Redecorar o quarto não significa necessariamente começar uma grande obra. Para Bianca, pequenas intervenções podem produzir mudanças significativas e ainda reduzir os gastos.
“Trocar a pintura é uma opção de mudança que não precisa ser muito cara e pode causar um impacto enorme. Também vale trocar a cortina ou o tapete, renovar a iluminação e os puxadores dos móveis, instalar prateleiras ou até criar uma composição de quadros na parede.”
Outra possibilidade é reaproveitar os móveis da família e mudar a função ou a aparência do objeto: em muitos casos, pequenas intervenções já aparentam um quarto completamente novo.
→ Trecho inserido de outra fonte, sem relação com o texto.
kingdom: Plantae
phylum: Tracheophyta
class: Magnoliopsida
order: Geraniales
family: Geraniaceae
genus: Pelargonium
O que o quarto significa para a criança?
De acordo com Raquel, o quarto ocupa um papel importante na construção da identidade, da segurança e da autonomia infantil. Ele funciona como uma extensão do universo psíquico da criança, um ambiente que também ajuda a contar quem ela é e onde começam a se estabelecer as primeiras relações entre a realidade interna e o mundo externo.
Inspirada nas ideias do psicanalista Donald Winnicott, ela explica que a relação da criança com o ambiente em que passa grande parte do dia e da noite é fundamental para o seu desenvolvimento emocional. É o chamado “espaço potencial”, conceito que ajuda a compreender como esse ambiente permite que a criança dê forma às próprias fantasias, sensações e emoções.
“O quarto, por si só, é um ambiente que convida a um processo fundamental do desenvolvimento psíquico: a capacidade de estar só. Ele é um espaço que acolhe a criança, onde ela dorme, acorda, brinca e encontra os seus objetos”, diz.